I need to compare these two classes to prove that they are indeed semantically identical. The same needs to be done for a large number of java file pairs.
The first approach of reading from the two files and comparing the lines, with logic to deal with the differences mentioned above seems inefficient. Is there some other way that I can achieve this task? Any helpful APIs out there?
Compile both of the classes without debug information and then decompile them back to source files. The decompiled files should be a lot more similar than the original source files.
You can improve this further by running some optimizations on the compiled files. For example you can use Proguard with just shrinking enabled to removed unused code.
Changes in position of some statements can be hard to detect though.
If you want to examine the changes in the code try Araxis Merge or WinMerge.
But if you want logical differences, I am afraid you might have to do it manually.
I would advise to use one of these tools to look for textual changes and then look for logical differences.
There are a lot of similarity checker out there, and until now there's no yet perfect tool for this. Each has its own advantages / disadvantages. The approaches generally falls into two categories: token-based or tree-based.
Token-based similarity checking is usually done with regular expressions, but other approaches are possible. In one of my projects at university, we developed one utilizing alignment strategy from bioinformatics field. The disadvantage of this technique is mainly if the size of the two sources isn't more or less equal.

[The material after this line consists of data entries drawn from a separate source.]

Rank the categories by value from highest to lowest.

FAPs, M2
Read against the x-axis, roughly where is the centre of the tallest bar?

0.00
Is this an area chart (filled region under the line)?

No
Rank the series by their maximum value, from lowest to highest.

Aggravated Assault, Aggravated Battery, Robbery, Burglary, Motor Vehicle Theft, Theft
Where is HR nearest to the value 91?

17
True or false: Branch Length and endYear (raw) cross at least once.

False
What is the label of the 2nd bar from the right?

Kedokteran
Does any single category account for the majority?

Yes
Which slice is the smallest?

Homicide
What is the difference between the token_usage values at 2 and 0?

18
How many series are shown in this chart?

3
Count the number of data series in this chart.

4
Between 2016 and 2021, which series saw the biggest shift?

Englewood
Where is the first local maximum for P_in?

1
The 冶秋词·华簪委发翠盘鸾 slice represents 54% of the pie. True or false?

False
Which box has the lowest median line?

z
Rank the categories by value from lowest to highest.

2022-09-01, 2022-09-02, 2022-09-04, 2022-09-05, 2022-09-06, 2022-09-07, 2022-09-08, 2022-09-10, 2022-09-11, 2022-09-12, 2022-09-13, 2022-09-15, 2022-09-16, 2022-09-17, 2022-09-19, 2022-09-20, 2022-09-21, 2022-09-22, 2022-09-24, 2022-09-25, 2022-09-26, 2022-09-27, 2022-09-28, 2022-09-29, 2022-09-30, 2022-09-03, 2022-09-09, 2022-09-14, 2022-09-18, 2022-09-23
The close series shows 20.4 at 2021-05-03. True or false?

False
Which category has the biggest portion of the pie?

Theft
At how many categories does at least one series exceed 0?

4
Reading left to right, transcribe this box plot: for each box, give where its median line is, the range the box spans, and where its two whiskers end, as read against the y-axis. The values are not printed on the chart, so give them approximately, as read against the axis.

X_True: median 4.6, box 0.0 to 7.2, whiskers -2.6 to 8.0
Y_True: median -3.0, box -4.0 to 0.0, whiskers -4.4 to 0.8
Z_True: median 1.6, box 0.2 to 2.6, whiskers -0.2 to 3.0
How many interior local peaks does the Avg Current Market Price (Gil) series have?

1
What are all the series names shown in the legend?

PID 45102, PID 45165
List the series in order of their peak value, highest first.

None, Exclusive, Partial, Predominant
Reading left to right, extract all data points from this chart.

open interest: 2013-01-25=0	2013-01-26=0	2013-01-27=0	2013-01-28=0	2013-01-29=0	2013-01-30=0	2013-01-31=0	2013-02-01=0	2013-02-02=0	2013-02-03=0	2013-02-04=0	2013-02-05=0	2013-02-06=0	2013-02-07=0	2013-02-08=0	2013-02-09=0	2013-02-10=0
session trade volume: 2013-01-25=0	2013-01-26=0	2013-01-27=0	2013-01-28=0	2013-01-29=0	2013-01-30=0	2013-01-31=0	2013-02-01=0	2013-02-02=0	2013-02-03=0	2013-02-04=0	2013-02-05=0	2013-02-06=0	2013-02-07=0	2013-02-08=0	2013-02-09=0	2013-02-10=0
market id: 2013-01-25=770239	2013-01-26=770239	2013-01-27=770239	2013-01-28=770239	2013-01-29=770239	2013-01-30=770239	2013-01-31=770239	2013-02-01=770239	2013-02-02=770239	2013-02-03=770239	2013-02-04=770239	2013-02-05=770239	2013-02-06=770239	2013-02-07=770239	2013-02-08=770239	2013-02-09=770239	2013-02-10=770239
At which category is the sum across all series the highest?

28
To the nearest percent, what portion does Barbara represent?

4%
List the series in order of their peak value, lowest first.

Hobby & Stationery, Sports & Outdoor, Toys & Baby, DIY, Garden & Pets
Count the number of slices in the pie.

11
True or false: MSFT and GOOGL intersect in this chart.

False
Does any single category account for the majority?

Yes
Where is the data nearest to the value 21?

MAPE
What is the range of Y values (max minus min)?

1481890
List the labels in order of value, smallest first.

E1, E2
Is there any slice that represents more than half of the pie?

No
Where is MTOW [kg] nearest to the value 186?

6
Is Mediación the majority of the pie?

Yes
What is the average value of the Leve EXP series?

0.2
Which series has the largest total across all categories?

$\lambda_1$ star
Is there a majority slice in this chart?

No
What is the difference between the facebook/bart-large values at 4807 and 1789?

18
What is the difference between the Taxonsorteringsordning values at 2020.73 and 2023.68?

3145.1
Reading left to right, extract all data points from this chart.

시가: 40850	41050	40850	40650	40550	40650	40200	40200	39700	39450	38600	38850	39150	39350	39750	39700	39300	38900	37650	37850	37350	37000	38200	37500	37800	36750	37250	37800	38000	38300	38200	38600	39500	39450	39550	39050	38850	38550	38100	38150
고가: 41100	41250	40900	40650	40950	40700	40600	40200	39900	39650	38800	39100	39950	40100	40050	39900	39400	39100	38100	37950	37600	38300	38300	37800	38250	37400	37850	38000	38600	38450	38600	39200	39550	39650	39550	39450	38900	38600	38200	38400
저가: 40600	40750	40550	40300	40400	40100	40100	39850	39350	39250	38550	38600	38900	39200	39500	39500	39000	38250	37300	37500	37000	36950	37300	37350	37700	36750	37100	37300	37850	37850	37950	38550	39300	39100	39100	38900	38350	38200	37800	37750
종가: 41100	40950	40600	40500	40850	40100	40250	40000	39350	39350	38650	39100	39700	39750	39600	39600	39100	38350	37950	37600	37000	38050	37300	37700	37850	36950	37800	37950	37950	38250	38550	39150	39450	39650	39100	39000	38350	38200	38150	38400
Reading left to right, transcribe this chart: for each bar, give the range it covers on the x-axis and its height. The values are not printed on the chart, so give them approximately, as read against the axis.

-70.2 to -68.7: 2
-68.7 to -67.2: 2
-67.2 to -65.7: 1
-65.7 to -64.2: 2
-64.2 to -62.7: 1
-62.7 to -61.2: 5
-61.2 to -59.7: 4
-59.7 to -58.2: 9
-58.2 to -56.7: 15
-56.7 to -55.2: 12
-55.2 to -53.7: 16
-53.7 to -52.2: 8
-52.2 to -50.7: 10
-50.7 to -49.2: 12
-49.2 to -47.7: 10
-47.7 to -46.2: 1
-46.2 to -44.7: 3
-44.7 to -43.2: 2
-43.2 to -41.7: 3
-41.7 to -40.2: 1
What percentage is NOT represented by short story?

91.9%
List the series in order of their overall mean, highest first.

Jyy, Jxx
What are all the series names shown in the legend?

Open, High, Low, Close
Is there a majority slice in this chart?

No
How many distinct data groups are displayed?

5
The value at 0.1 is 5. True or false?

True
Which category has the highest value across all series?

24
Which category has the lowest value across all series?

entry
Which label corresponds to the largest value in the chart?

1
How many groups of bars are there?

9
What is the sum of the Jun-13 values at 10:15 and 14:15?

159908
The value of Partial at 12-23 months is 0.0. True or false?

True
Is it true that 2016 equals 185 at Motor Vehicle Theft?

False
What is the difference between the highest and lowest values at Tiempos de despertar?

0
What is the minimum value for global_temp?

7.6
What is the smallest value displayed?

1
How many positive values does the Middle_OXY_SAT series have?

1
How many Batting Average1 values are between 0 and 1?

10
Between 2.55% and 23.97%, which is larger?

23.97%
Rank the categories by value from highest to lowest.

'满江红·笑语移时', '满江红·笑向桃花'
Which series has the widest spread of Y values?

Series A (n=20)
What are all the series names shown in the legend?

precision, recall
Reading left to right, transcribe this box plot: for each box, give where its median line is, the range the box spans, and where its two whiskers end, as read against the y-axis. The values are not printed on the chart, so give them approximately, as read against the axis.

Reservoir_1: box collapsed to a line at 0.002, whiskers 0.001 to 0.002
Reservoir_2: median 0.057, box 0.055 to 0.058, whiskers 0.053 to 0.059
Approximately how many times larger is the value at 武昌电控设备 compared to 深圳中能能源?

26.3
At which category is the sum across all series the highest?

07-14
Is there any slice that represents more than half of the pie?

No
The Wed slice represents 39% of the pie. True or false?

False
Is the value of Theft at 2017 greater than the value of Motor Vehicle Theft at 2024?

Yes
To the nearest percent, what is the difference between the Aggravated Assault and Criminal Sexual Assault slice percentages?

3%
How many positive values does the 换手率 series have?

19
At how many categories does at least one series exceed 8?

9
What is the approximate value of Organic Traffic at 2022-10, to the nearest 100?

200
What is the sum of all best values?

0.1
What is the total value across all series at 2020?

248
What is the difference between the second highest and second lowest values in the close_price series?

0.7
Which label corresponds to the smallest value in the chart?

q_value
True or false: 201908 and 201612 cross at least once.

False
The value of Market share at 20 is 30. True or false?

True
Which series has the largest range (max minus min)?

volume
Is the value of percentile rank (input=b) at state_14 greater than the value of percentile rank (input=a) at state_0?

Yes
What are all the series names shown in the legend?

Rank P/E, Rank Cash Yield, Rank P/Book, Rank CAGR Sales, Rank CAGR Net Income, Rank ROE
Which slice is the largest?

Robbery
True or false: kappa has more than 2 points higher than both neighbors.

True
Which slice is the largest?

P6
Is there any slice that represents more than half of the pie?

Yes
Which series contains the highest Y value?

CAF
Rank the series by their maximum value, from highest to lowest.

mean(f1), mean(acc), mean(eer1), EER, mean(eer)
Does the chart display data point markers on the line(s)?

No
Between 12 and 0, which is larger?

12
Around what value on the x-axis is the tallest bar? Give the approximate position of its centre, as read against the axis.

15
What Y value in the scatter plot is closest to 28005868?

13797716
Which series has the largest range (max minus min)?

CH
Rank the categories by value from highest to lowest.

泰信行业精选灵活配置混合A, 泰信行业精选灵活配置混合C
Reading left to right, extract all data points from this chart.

Tree-based is more like a compiler, so normally using some compilation techniques it's possible (well, more or less) to check for this. Tree-based approach has disadvantages of being exponential in comparison complexity.
Comparing line by line wont work. I think you may need to use a parser. I would suggest that you take a look at ANTLR. It should have a java grammar where you could put your actions which will do the comparison.
As far as I know there's now way to compare the semantics of two Java classes. Take for example the following two methods:
public String m1(String a, int b) { ... }
and
public String m2(String x, int y) { ... }
A part from changes in variables and methods names, their signature is the same: same return type, and same input types. However, this is no guarantee that the two methods are semantically equivalent. For example, m1 could return a string consisting of the first b characters of a, while m2 could return a string consisting of y repetitions of x. As you can see, although only variables and names change, the semantics of the two methods is totally different.
I don't see an easy way out for your problem. You can perhaps make some assumption and try the following approach:
assume that the methods names in the two classes are the same
write test cases (for example with JUnit) for all the methods in the first class
run the test cases on the second class
ensure that the second class does not have other (untested) methods (for example using reflection)
This approach gives you an idea about equivalent semantics, but it makes strong assumption.
As a final remark, let me add that specifying the semantics of programs is an interesting and open research topic. Some interesting development in this area include research on Semantic Web Services. A widely adopted approach to give machine processable semantics to programs is that of specifying their IOPE: Input and Output types (as int the Java methods above), and their Preconditions and Effects. Preconditions are essentially logical conditions that must hold true for successfully invoking the program, and Effects are formal descriptions of the changes (in the state of the world) caused by the successful execution of the program. Even with IOPE there are a lot of problems ... which I skip in this short description.